Re: [PATCH v3 net] af_packet: Block execution of tasks waiting for transmit to complete in AF_PACKET

From: Willem de Bruijn <willemdebruijn.kernel@gmail.com>
To: Neil Horman <nhorman@tuxdriver.com>
Cc: Network Development <netdev@vger.kernel.org>,
	Matteo Croce <mcroce@redhat.com>,
	"David S. Miller" <davem@davemloft.net>
Subject: Re: [PATCH v3 net] af_packet: Block execution of tasks waiting for transmit to complete in AF_PACKET
Date: Tue, 25 Jun 2019 17:59:55 -0400	[thread overview]
Message-ID: <CAF=yD-+v2VLdXB-XZQEwnFHOCufBMA6jbE8VfW+x_bpBQ1LLZQ@mail.gmail.com> (raw)
In-Reply-To: <20190625162028.GC29902@hmswarspite.think-freely.org>

On Tue, Jun 25, 2019 at 12:20 PM Neil Horman <nhorman@tuxdriver.com> wrote:
>
> On Tue, Jun 25, 2019 at 09:37:17AM -0400, Willem de Bruijn wrote:
> > On Tue, Jun 25, 2019 at 7:03 AM Neil Horman <nhorman@tuxdriver.com> wrote:
> > >
> > > On Mon, Jun 24, 2019 at 06:15:29PM -0400, Willem de Bruijn wrote:
> > > > > > > +               if (need_wait && !packet_next_frame(po, &po->tx_ring, TP_STATUS_SEND_REQUEST)) {
> > > > > > > +                       po->wait_on_complete = 1;
> > > > > > > +                       timeo = sock_sndtimeo(&po->sk, msg->msg_flags & MSG_DONTWAIT);
> > > > > >
> > > > > > This resets timeout on every loop. should only set above the loop once.

====================

#### EXERCISE SET:
a) Answer these questions about the patch discussion:
(i) Which mailing list address appears in the Cc field?
(ii) At what time on June 25 did Neil Horman write the message quoted at the top of the reply?
(iii) In the quoted patch lines, what value is assigned to po->wait_on_complete?
b) List each distinct email address in the From, To and Cc header lines of the patch discussion.
c) Continue the patch discussion from its last line.

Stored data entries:
====================

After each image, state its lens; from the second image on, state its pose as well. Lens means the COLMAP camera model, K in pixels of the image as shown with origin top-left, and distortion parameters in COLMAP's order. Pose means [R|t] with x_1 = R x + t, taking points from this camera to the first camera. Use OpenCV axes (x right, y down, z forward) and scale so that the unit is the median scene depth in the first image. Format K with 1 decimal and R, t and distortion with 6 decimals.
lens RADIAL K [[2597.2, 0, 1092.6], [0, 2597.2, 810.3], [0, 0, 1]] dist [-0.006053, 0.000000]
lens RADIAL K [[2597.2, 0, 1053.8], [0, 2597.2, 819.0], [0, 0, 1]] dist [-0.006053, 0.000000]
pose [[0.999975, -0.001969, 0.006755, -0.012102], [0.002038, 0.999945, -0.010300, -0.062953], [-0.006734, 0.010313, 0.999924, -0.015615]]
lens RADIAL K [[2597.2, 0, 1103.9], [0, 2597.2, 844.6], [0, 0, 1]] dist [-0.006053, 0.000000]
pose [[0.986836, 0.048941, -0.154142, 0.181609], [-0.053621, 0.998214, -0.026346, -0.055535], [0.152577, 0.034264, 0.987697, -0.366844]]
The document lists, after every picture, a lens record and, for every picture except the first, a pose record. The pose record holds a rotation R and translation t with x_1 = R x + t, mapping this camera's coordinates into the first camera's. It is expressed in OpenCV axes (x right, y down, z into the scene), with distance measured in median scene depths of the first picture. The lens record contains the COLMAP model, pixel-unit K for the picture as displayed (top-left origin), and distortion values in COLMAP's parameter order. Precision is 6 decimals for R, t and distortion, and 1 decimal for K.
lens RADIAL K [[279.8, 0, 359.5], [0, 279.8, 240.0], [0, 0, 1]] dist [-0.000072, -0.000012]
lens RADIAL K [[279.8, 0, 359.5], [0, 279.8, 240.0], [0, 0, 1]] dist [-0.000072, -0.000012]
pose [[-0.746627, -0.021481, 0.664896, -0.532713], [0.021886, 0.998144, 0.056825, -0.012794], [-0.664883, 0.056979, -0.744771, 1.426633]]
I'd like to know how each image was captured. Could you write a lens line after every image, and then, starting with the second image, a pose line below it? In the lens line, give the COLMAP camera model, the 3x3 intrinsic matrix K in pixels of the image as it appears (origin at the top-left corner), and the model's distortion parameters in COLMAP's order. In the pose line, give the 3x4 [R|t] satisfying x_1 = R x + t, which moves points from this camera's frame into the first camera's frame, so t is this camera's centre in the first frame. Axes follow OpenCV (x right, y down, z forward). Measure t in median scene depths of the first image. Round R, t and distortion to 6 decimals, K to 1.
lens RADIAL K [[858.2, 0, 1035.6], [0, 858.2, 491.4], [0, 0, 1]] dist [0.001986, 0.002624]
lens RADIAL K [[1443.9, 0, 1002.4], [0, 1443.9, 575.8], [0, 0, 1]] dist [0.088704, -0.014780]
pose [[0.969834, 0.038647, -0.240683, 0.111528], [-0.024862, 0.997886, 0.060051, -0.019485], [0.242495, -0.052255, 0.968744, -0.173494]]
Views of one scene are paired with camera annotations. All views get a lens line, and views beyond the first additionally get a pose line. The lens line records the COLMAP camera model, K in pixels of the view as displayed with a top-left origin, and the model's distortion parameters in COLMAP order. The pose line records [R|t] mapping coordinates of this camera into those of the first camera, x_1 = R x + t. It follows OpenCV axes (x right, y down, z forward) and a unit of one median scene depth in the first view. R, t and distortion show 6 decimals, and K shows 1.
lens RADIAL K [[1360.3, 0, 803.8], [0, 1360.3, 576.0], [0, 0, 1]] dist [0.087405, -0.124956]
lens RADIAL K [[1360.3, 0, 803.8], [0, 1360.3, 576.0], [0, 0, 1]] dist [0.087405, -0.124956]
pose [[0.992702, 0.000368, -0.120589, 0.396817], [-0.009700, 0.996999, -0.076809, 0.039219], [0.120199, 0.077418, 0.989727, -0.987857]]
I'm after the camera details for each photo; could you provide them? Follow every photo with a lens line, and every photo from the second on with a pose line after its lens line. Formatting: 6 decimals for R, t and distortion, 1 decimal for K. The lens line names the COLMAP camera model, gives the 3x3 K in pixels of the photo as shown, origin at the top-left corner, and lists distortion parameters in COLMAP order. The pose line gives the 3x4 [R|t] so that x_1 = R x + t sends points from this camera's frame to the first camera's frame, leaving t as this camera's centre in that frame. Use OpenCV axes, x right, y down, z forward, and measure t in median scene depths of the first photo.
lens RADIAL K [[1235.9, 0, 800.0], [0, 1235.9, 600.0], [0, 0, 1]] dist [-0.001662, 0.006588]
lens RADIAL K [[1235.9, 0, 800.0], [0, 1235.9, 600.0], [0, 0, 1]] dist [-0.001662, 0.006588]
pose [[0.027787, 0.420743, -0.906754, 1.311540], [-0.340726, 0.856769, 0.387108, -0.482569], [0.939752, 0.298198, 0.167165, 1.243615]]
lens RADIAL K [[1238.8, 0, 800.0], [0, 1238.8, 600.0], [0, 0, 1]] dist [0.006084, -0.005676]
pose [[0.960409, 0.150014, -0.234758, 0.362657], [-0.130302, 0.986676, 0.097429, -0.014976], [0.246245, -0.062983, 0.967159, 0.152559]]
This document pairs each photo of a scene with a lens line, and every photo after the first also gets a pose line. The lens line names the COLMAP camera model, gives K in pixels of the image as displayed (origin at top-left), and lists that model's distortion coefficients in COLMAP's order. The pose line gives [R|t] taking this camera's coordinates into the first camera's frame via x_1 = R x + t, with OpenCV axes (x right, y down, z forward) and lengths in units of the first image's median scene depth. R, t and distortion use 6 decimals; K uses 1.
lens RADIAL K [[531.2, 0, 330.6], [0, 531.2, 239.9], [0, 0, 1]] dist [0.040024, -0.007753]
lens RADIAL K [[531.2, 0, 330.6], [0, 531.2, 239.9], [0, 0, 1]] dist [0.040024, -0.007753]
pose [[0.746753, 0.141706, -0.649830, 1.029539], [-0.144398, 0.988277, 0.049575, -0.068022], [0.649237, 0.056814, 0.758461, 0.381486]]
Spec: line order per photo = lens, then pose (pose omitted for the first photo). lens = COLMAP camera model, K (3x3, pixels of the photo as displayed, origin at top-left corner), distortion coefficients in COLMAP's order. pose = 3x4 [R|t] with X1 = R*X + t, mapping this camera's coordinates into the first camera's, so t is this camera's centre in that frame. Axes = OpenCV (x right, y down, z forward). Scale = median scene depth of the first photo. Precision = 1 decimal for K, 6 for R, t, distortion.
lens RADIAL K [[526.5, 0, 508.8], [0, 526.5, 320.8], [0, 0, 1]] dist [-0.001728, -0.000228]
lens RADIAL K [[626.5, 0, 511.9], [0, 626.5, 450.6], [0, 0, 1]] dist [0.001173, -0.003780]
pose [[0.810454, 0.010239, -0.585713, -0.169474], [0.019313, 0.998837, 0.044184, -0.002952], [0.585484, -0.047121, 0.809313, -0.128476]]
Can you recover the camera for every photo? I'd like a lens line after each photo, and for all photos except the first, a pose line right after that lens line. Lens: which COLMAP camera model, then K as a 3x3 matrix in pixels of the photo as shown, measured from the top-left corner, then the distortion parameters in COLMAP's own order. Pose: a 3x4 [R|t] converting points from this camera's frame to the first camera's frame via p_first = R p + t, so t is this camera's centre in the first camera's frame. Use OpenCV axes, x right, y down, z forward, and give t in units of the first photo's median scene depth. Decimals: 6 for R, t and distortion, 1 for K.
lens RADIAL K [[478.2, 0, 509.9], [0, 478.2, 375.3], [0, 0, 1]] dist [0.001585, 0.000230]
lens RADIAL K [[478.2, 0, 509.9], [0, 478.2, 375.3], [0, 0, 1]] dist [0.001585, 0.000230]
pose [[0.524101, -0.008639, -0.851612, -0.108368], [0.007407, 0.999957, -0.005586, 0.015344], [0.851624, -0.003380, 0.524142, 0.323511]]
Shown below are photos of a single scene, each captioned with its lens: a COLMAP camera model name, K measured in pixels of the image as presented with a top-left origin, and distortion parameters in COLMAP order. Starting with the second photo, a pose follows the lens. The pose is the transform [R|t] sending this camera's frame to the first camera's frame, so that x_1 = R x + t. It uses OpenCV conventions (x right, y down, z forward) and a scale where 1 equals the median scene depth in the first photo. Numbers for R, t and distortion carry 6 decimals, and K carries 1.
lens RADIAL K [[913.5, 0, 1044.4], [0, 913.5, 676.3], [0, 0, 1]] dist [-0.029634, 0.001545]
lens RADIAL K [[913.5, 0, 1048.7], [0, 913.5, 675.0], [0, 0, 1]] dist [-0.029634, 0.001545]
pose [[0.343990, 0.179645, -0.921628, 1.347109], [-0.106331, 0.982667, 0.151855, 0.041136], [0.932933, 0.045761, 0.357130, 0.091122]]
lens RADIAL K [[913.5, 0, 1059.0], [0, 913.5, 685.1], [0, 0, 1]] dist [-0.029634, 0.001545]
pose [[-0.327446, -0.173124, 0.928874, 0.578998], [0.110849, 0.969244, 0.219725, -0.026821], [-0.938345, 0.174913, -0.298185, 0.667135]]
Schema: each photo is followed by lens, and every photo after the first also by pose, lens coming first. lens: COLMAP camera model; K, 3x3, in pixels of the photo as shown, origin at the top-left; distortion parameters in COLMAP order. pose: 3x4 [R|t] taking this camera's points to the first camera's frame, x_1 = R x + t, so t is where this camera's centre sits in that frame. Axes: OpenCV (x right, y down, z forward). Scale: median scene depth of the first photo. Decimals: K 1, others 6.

====================

#### EXERCISE RESPONSES:
a)
(i) netdev@vger.kernel.org
(ii) 12:20 PM
(iii) 1

b)
willemdebruijn.kernel@gmail.com
nhorman@tuxdriver.com
netdev@vger.kernel.org
mcroce@redhat.com
davem@davemloft.net

c)
> > > > > >
> > > > > I explained exactly why I did that in the change log.  Its because I reuse the
> > > > > timeout variable to get the return value of the wait_for_complete call.
> > > > > Otherwise I need to add additional data to the stack, which I don't want to do.
> > > > > Sock_sndtimeo is an inline function and really doesn't add any overhead to this
> > > > > path, so I see no reason not to reuse the variable.
> > > >
> > > > The issue isn't the reuse. It is that timeo is reset to sk_sndtimeo
> > > > each time. Whereas wait_for_common and its variants return the
> > > > number of jiffies left in case the loop needs to sleep again later.
> > > >
> > > > Reading sock_sndtimeo once and passing it to wait_.. repeatedly is a
> > > > common pattern across the stack.
> > > >
> > > But those patterns are unique to those situations.  For instance, in
> > > tcp_sendmsg_locked, we aquire the value of the socket timeout, and use that to
> > > wait for the entire message send operation to complete, which consists of
> > > potentially several blocking operations (waiting for the tcp connection to be
> > > established, waiting for socket memory, etc).  In that situation we want to wait
> > > for all of those operations to complete to send a single message, and fail if
> > > they exceed the timeout in aggregate.  The semantics are different with
> > > AF_PACKET.  In this use case, the message is in effect empty, and just used to
> > > pass some control information.  tpacket_snd, sends as many frames from the
> > > memory mapped buffer as possible, and on each iteration we want to wait for the
> > > specified timeout for those frames to complete sending.  I think resetting the
> > > timeout on each wait instance is the right way to go here.
> >
> > I disagree. If a SO_SNDTIMEO of a given time is set, the thread should
> > not wait beyond that. Else what is the point of passing a specific
> > duration in the syscall?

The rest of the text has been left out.